Source document:
····················

Enabling / disabling large Canvas e.g. MainMenu

To hide / show the Main Menu in our game I use CanvasGroup and set its alpha to 0.0 / 1.0 respectively. During development of the Menu I believed it was the best solution (I made several experiments and monitored profiler to find the best one). However today I discovered that we have unpleasant 3-5 ms of PostLateUpdate.PlayerUpdateCanvases which are caused by the Menu when it’s hidden: if I deactivate the whole gameobject (in a purpose of testing) they are all gone.
But for sure disabling/enabling the whole gameobject is not the right way in context of UI. In the optimization guide it is said that thee CanvasRenderer must be enabled/disabled in this case. But CanvasRenderer has no ‘enabled’ property since it inherits Component, not Behaviour. Although I doubt it would help even if it had that property because CanvasRenderer is responsible for rendering individual UI elements not the Canvases.
Maybe it was meant to enable/disable the Canvas itself? If so it’s not the case as well due to this weird behaviour with nested Canvases.
So what is the right way to hide / show menus specifically and complex Canvases in general?

I’m enabling and disabling the whole main menu gameobject, because it really isn’t happening that often in our game, that the player switches between between the menu and the game. Did you profile if that really is a problem for you?

Other than that, I’m pretty sure that they refer to the Canvas component (and while you’re at it you can also disable and enable the canvas scaler). I never noticed a change in the transform position afterwards. Did you try to just disable and enable the root canvas scaler (in the editor in playmode)? Does this create the problem as well?

Yep. And it produces a noticeable spike (~60 on disabling / ~150 on enabling) as expected and as mentioned here

Yep as well. The problem occurs when you have nested Canvases, i.e. some Canvas has Sub-canvases.

Hm, interesting. I took a quick look where I found the information with disabling the canvas component:

So that should be the way to go. I do have subcanvases, but you’re right I never disabled a canvas component with a subcanvas. How deep is the subcanvas structure? Could you put everything into subcanvases (with no other subcanvases in there) and then just disable those but leave the root canvas active?

····················

Given entries:
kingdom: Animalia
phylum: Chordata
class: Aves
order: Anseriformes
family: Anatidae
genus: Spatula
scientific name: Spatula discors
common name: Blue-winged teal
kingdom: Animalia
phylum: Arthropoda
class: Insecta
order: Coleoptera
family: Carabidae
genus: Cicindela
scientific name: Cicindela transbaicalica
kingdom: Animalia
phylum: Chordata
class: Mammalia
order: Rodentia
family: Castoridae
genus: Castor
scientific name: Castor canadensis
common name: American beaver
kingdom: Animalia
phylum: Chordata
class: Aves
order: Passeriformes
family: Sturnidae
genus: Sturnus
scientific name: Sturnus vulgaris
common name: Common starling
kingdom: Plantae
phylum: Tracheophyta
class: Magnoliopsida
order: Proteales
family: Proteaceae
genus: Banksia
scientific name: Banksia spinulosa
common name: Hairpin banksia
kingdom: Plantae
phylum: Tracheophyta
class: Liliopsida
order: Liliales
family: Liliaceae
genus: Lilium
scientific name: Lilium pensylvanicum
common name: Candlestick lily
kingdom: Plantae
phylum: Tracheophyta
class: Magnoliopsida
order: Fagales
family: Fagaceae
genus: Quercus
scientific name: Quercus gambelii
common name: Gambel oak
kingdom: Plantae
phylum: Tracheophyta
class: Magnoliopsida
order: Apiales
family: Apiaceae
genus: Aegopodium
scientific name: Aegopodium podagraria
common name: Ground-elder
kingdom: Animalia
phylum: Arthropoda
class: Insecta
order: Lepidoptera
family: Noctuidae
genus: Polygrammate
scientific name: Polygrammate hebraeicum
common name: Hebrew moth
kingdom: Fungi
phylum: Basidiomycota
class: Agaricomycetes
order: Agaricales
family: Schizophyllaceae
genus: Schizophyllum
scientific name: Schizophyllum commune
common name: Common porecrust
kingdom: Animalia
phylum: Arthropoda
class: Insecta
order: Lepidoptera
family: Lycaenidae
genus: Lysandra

····················

Task to complete:
In the discussion of hiding a game's main menu, how much PostLateUpdate.PlayerUpdateCanvases time does the hidden menu cause?

Final answer:
3-5 ms.